The day I reached the final chapters, I sat sprawled on the grass, hunched over the pages, unable to believe what I was reading. When I was done, I snapped the book shut and marched from my spot on the campus lawn to the Hoya's office in our student center. I planted myself in front of Sarah.
"You didn't tell me," I accused, brandishing the book.
"What? I didn't tell you what?" she asked, too innocently.
"That it was all connected." I opened a page to show Sarah what I meant. "Look—SIRIUS. Sirius! He's mentioned in the first book, in the very first chapter of the very first book, and now he's all over this book and I never noticed he was mentioned right in the beginning of book one! She has a master plan; it's all connected!"
Sarah started to snicker. "Told you."
"And—and, Harry—and his father, and his Patronus — how sad was that? And now Wormtail's off back to Voldemort and J. K. Rowl­ing just let it happen, and that's not how books end!" I exclaimed, ignoring my sniggering comrades. "It's all one big huge story and I have to read these all again now!"
"You have no idea," Sarah teased, laughing at my hysterics. "You have absolutely no idea of the extent." She drummed her hands on the tabletop. "Lunch, when you're done. You tell me when you re done; I can't wait to talk to you about it."
It took two weeks, thanks to schoolwork, for me to gobble up Harry Potter and the Goblet of Fire.
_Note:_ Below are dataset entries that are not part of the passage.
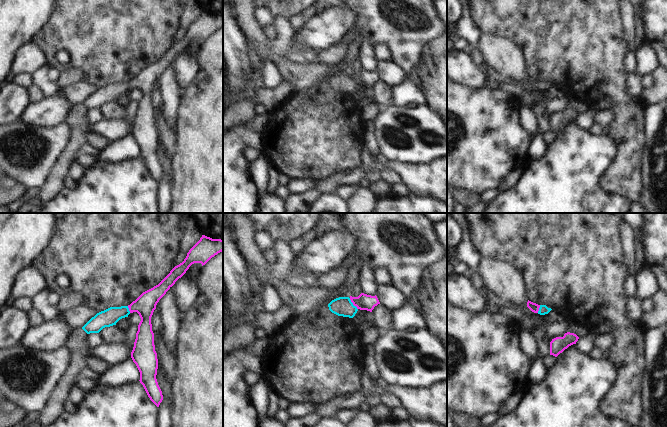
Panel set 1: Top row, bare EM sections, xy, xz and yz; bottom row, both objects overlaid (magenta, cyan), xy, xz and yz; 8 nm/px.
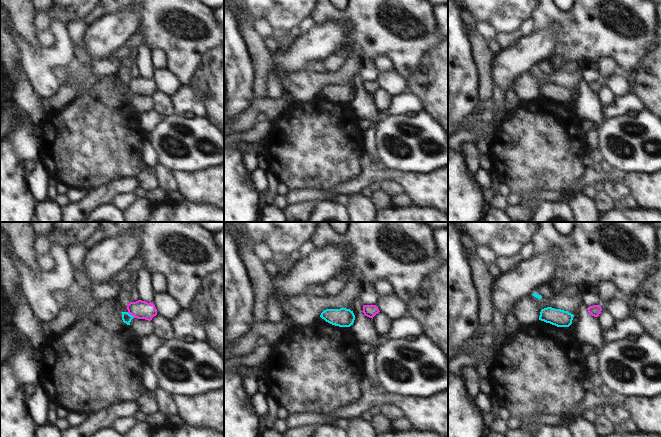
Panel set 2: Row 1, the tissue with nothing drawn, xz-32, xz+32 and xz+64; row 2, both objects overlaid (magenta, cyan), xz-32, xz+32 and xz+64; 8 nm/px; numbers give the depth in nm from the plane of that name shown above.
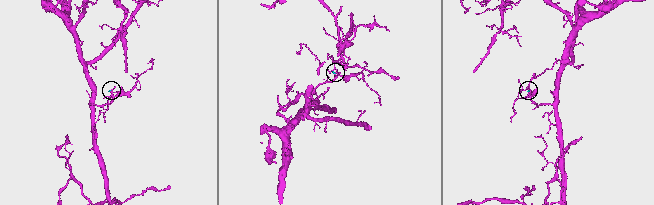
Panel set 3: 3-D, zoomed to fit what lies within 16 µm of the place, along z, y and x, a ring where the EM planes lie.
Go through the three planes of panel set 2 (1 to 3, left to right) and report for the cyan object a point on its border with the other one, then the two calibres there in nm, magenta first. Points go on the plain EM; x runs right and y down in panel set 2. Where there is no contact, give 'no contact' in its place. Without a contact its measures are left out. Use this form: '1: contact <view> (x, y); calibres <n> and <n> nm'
1: contact xz-32 (131, 90); calibres 150 and 80 nm
2: no contact
3: no contact

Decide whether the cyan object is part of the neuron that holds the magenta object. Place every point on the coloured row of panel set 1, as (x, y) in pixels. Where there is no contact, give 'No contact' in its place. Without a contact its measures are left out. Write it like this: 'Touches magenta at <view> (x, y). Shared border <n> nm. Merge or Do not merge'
Touches magenta at xz (353, 304). Shared border 120 nm. Merge.

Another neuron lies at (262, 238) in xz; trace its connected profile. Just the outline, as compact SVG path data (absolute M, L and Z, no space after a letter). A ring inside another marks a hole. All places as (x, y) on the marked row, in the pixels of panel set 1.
M257 231L255 234L255 242L260 249L270 248L274 245L274 239L270 236L267 231Z

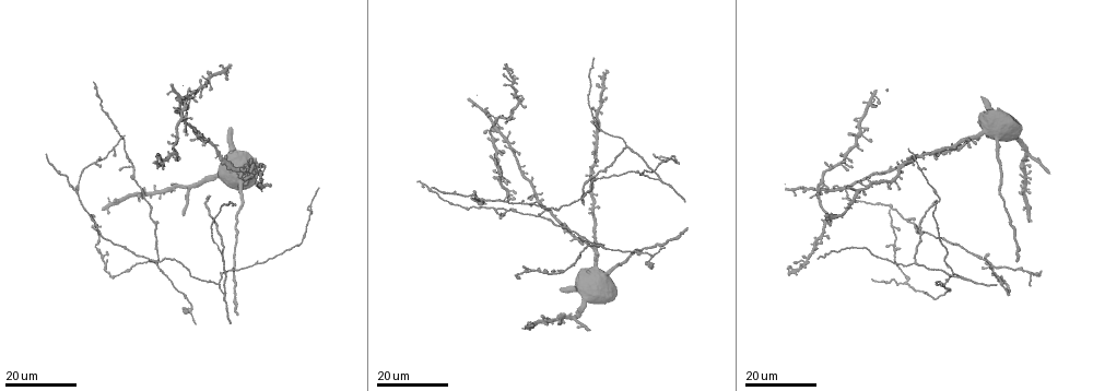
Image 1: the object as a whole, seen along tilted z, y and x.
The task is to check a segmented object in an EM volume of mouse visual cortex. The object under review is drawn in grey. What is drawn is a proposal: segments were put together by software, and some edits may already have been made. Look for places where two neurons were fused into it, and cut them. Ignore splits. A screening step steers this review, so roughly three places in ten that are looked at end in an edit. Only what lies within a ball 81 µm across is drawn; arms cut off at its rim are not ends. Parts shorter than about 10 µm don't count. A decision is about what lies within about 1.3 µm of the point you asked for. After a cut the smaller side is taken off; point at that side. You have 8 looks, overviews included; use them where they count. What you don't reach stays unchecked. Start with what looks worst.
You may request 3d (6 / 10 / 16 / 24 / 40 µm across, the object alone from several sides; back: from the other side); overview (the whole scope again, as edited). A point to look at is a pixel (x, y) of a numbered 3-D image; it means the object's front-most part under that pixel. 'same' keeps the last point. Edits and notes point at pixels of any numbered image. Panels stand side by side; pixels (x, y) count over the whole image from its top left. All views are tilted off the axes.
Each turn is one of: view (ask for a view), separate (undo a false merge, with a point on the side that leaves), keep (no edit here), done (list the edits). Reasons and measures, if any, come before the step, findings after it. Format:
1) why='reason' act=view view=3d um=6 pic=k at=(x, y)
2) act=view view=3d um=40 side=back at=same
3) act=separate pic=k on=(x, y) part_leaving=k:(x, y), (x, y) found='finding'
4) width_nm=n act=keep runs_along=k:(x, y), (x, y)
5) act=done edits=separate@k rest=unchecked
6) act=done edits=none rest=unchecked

act=view view=3d um=16 pic=1 at=(483, 200)

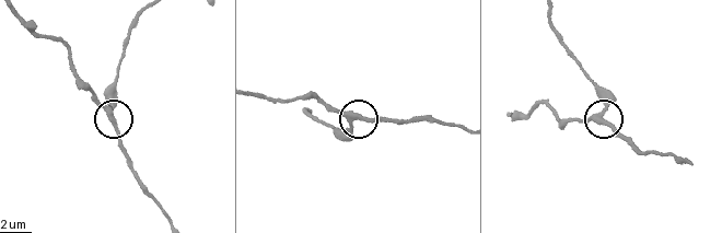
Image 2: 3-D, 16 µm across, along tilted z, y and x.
why='zoom in' act=view view=3d um=6 pic=2 at=(352, 123)

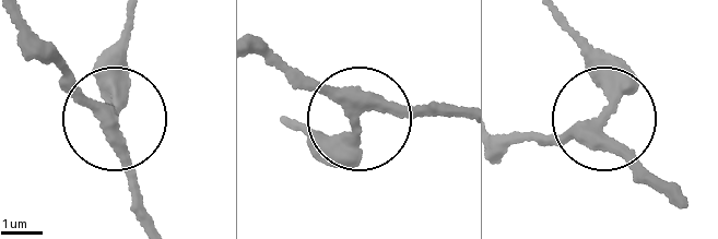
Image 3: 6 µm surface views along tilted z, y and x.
act=keep runs_along=3:(681, 193), (598, 116), (558, 144), (504, 144) found='one neuron here'

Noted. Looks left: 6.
why='arms part here' act=view view=3d um=16 pic=1 at=(659, 181)

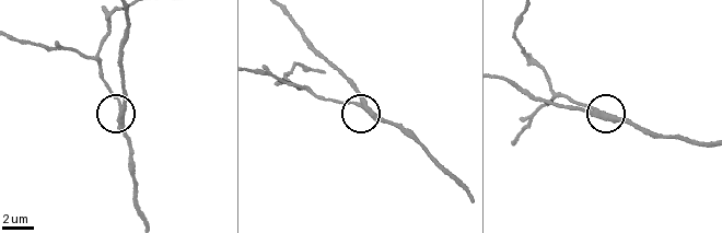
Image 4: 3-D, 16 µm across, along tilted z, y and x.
why='zoom in' act=view view=3d um=6 pic=4 at=(354, 105)

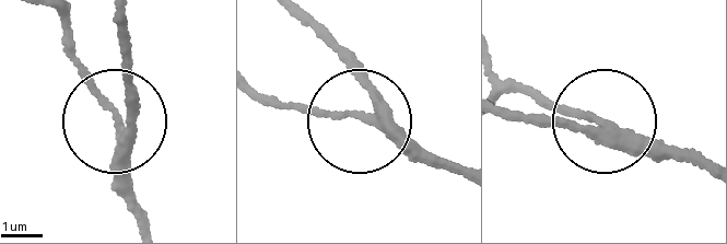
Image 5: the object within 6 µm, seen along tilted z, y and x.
act=keep found='one neuron here'

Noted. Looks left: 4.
act=view view=3d um=24 pic=1 at=(93, 161)

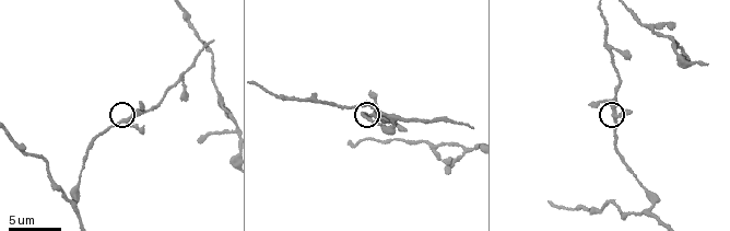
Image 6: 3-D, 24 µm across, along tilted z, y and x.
why='closer look' act=view view=3d um=10 pic=6 at=(124, 119)

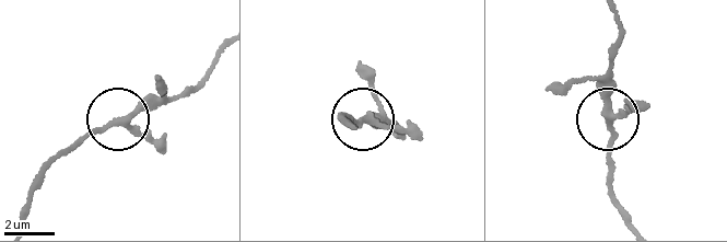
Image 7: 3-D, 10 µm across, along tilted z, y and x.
arms=3 act=keep runs_along=7:(22, 223), (55, 161), (182, 90) found='continuous, no second neuron'

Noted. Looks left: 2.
why='arms part here' act=view view=3d um=24 pic=1 at=(991, 264)

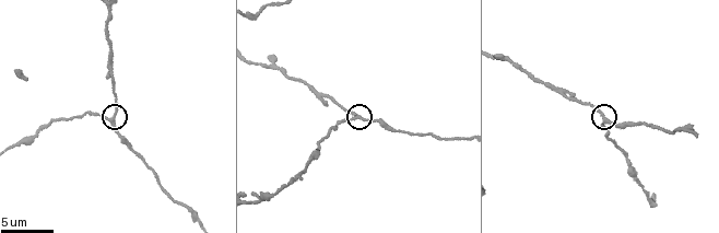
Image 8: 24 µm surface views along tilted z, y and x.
act=view view=3d um=10 pic=8 at=(357, 115)

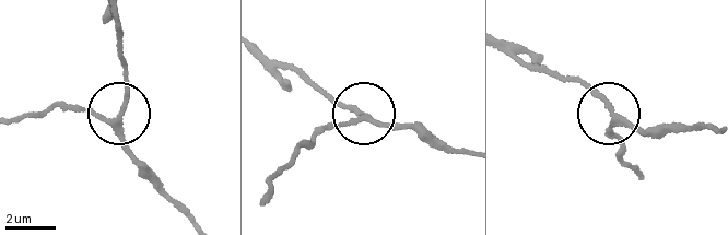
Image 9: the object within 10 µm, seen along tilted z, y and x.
side_arm_um=39 act=keep runs_along=9:(188, 218), (142, 176), (113, 120), (65, 104) found='all the same neuron'

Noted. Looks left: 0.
act=done edits=none rest=unchecked

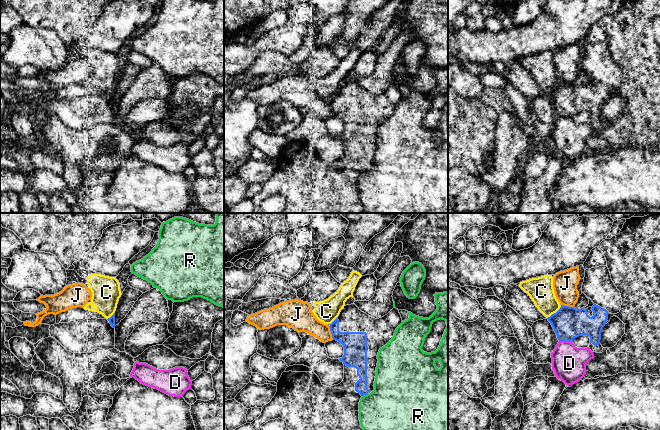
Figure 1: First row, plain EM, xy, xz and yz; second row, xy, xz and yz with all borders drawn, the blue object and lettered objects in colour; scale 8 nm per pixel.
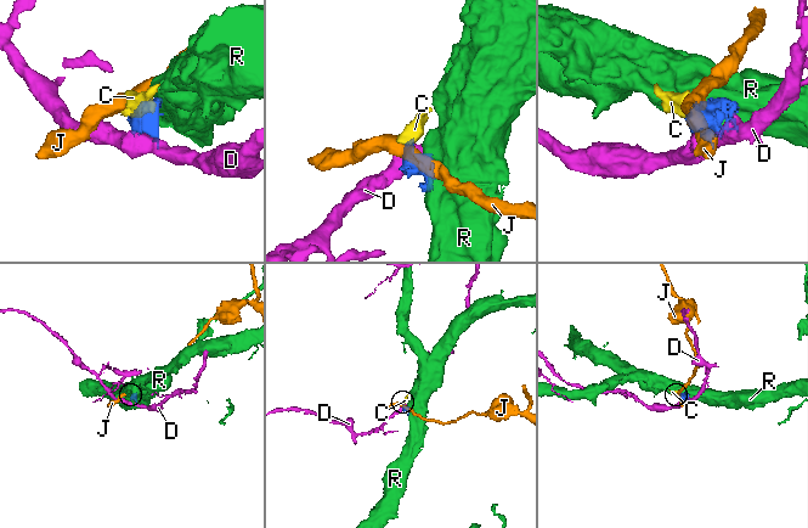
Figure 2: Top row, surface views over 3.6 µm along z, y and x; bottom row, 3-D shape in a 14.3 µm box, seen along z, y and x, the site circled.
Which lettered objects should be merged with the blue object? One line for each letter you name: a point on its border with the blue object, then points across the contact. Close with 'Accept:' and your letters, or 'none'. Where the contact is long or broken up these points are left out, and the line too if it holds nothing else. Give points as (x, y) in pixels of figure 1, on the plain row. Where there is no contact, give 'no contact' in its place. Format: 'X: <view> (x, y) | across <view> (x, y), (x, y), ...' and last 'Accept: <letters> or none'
Accept: none

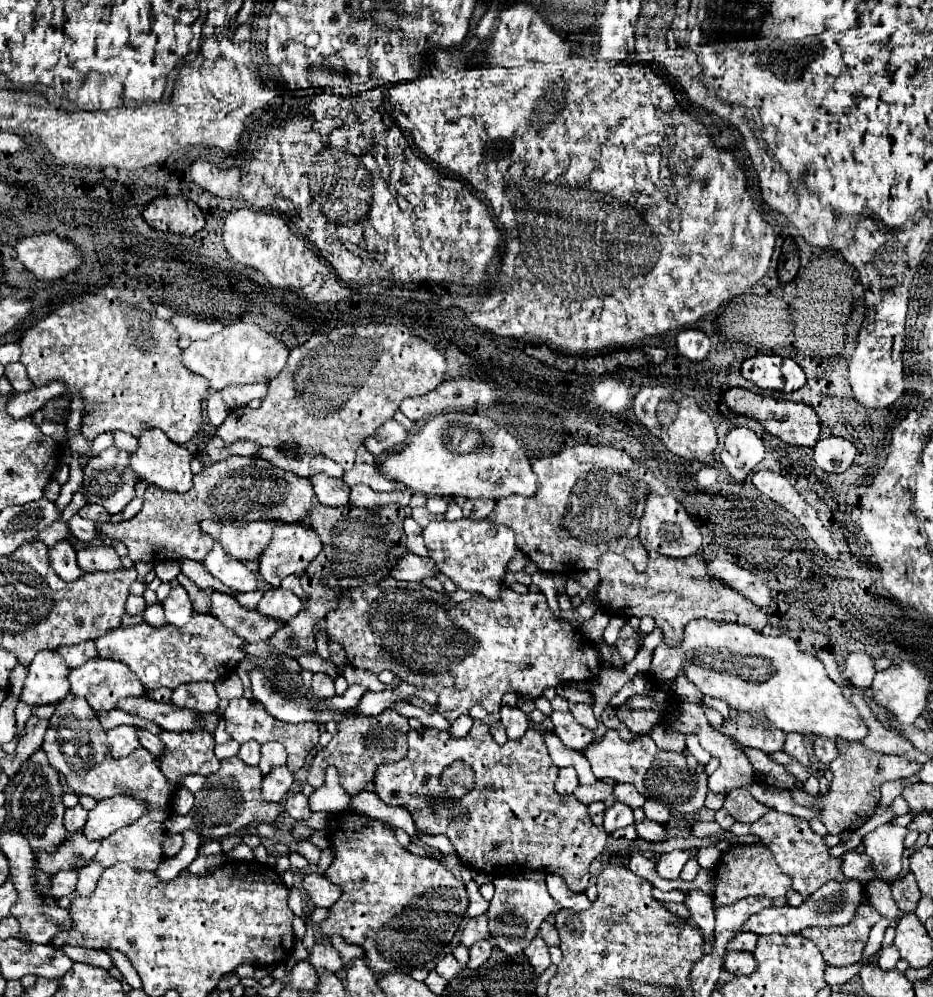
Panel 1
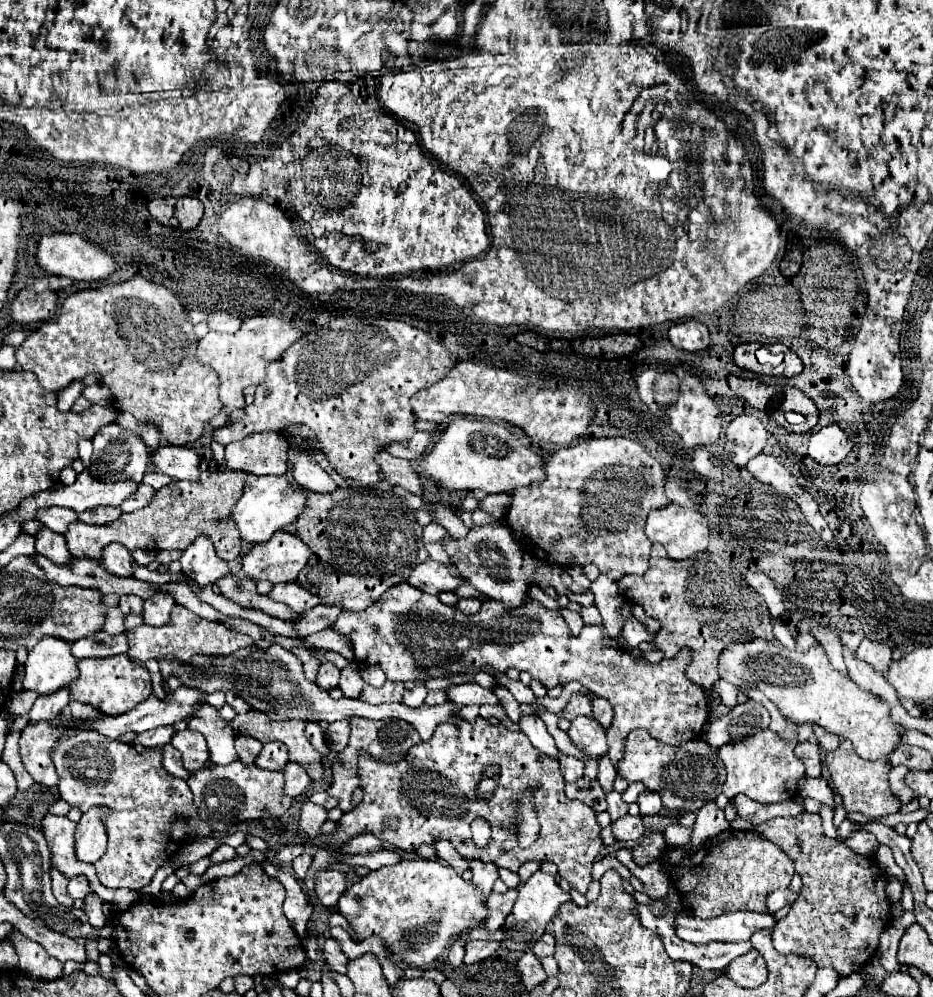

I sat on my bed, a quarter of a mile away from my Gothic Conventions in Media class, battling the need to go to school against the need to finish my real reading.
Harry, in book four, was locked in a showdown with Voldemort. He'd just watched a friend die and had been forced to help bring Voldemort back to full power. Fate and circumstance had intervened, and Voldemort's wand began emitting shadows of all his past victims. Smoky figures in the likeness of Harry's parents and the just-killed Cedric Diggory issued forth, offering whispered help and pleas.
"Harry…" whispered the figure of Cedric, "take my body back, will you? Take my body back to my parents…"
"I will," said Harry, his face screwed up with the effort of holding the wand.
I could barely see the pages. Poor little Harry—severely out­matched, broken and alone, was finally starting to understand the enormity of evil in the world, and his role in fighting it.
Screw class. I marched into the newsroom and grabbed Sarah by the shoulders.
"I finished," I said, my eyes still glistening from the read.
She beamed and dropped her page proof on the table. "Let's go."
We walked to Darnall Hall, a campus cafeteria. On the way I didn't say anything: If I started I wouldn't stop, and I didn't want to have to stop talking to get our food and get settled. But once we were all set up, I launched right into it.
"What is up with that gleam in Dumbledore's eye?" I asked, refer­ring to the way that the headmaster had looked triumphant at the end of book four while being told the story of Voldemort's return.
"It doesn't mean he's evil," said Sarah, as if J. K. Rowling had told her this herself. "I think it means there's something about the way he came back to life that will be Voldemort's undoing."
I quickly appreciated how intricate the story was, even outside my own current understanding, for Sarah kept coming up with sce­narios and theories that only time to ponder could have produced. It seemed as though the more you thought about the series, the more complicated it became, and though my head started to spin while we sat there over our cafeteria food, I couldn't wait to dive back into it and start making those discoveries myself.